Julian Flanagan

From Harvey and the Wallbangers to Covent Garden: Christopher Purves interviewed

<em>Julian Flanagan</em> talks to the baritone Christopher Purves

issue 01 June 2013

One of ‘the great operatic artists of the present’ sips coffee in his quiet Oxford kitchen. The artist is Christopher Purves, the description Michael Tanner’s (Arts, 13 March). In recent years, Purves’s fluid, eloquent baritone and considered acting have received rolling acclaim: Glyndebourne, La Scala, Teatro Real Madrid; Falstaff, Mephistopheles, Beckmesser and more. This year has seen his psychotic Protector in Written on Skin at Covent Garden, and now Walt Disney in Philip Glass’s The Perfect American at English National Opera.
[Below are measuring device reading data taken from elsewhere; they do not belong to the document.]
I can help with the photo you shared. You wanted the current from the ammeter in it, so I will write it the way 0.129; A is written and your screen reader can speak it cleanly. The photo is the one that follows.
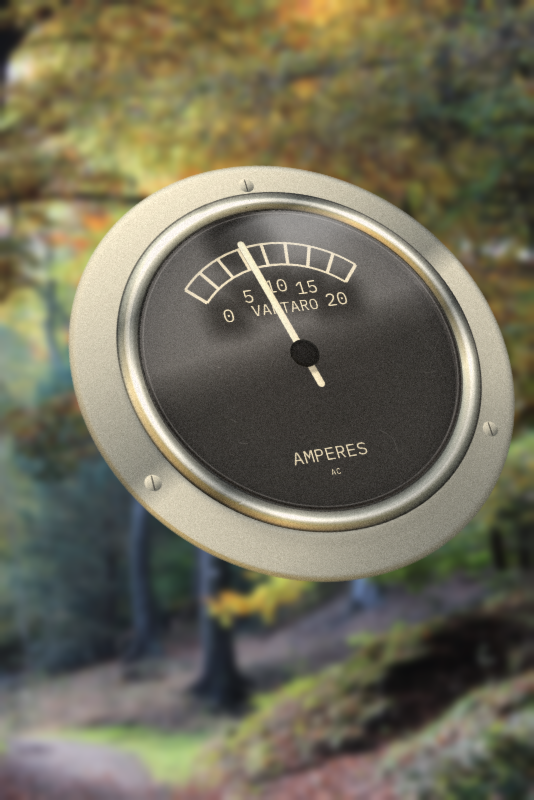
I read 7.5; A
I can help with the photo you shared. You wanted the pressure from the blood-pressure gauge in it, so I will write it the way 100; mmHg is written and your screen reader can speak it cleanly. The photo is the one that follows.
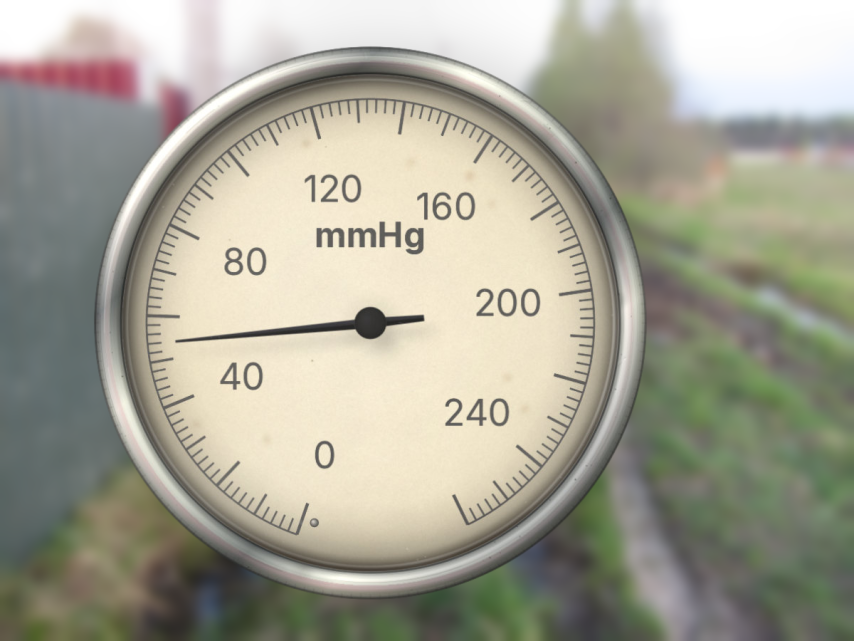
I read 54; mmHg
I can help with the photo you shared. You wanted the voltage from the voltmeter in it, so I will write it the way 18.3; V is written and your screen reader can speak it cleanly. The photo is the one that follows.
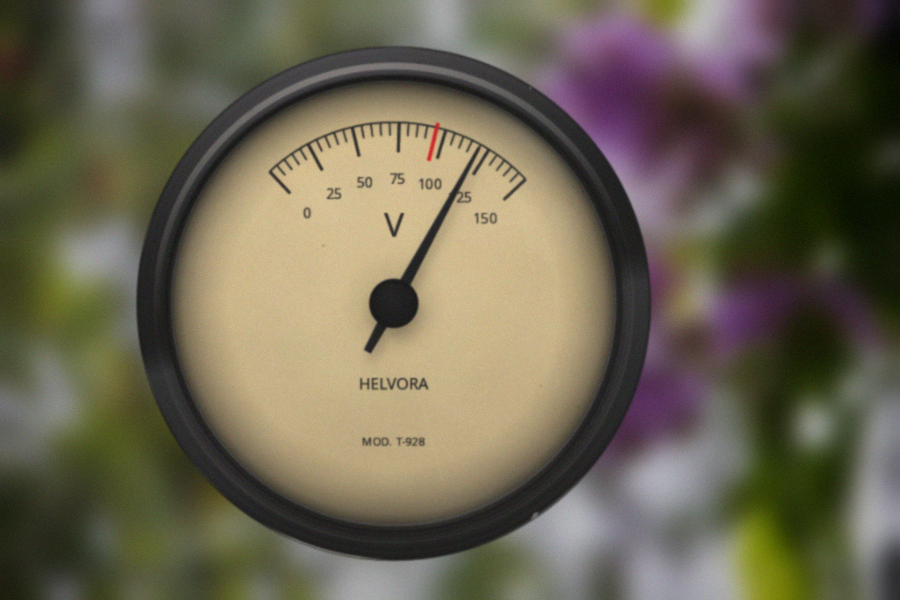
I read 120; V
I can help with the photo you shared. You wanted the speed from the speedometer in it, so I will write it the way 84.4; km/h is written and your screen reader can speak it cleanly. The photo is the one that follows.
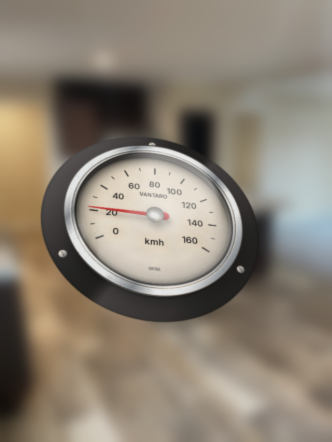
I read 20; km/h
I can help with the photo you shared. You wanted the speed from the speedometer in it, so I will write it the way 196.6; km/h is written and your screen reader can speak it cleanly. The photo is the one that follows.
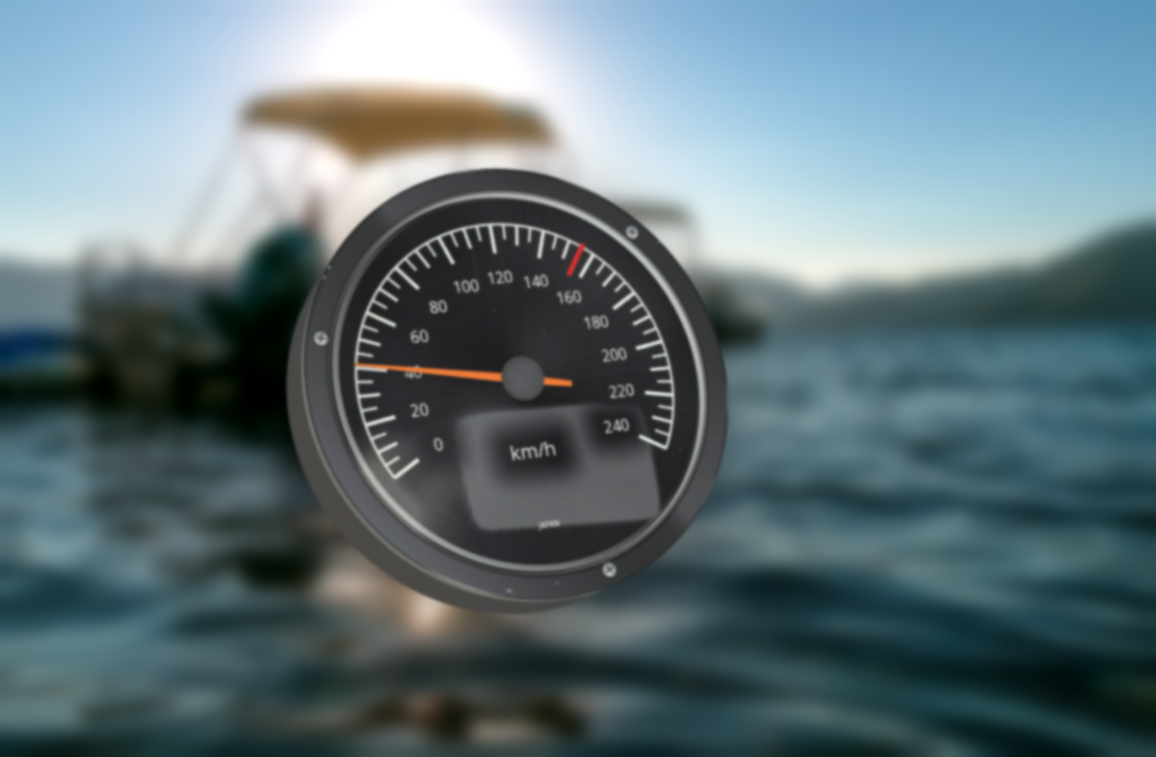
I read 40; km/h
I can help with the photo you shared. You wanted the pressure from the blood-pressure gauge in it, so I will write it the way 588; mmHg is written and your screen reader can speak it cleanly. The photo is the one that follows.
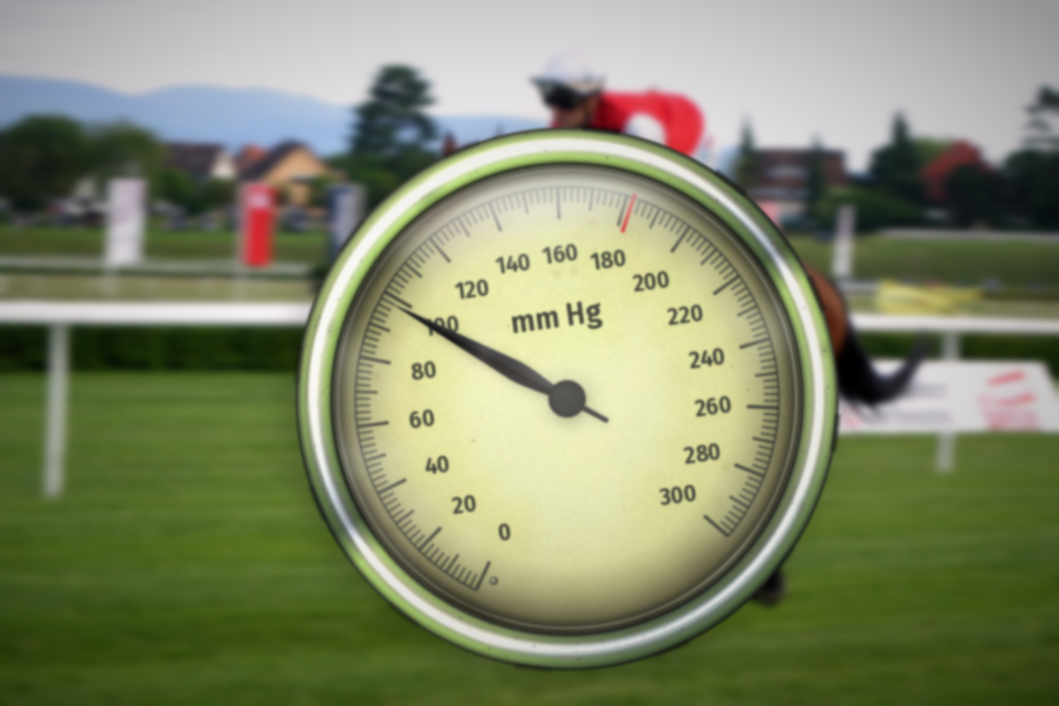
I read 98; mmHg
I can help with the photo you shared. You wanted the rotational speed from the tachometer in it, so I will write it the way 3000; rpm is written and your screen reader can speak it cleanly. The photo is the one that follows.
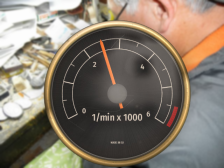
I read 2500; rpm
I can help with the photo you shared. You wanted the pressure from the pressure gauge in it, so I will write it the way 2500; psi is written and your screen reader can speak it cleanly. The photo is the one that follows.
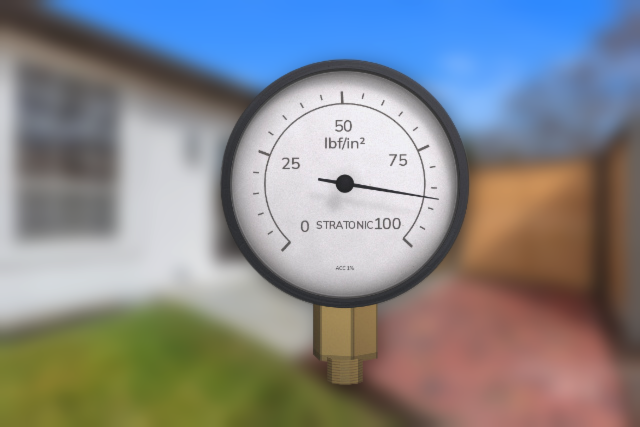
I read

But first we talk about his children, whose pictures mosaic the kitchen cabinets, and mine. Purves is my cousin Edwina’s husband, and my son Benedict’s godfather. Over 20-odd years, from the couple’s Stoke Newington flat to this Oxford house, in pubs, family parties and backgarden football games, he has remained the same effusive, funny man; an energising, affectionate presence but who, thick-set as a prop forward, drives himself hard.

After King’s College, Cambridge (a choral scholar, he read English), he joined Harvey and the Wallbangers, the mid-Eighties, Albert Hall-packing pop eccentrics. Then Purves began his determined journey to La Scala et al, taking singing lessons paid for by performing in early-music ensembles.

‘I love the perfect pop song that takes three minutes to unfold, develop and go back into its shell.’ He closes his hand. ‘But opera has everything you could want.’ He opens it. ‘Pop music wasn’t on a big enough scale.’ It gave him one crucial insight, though. ‘The audience come not to pillory, they want you to do well. A lot of performers think the audience is 2,000 critics and it’s not. I feel very happy on stage, probably happier than in most social contexts, because I’ve learnt it’s safe.’

Two pivotal experiences made it safer. The late director Clare Venables pared his acting.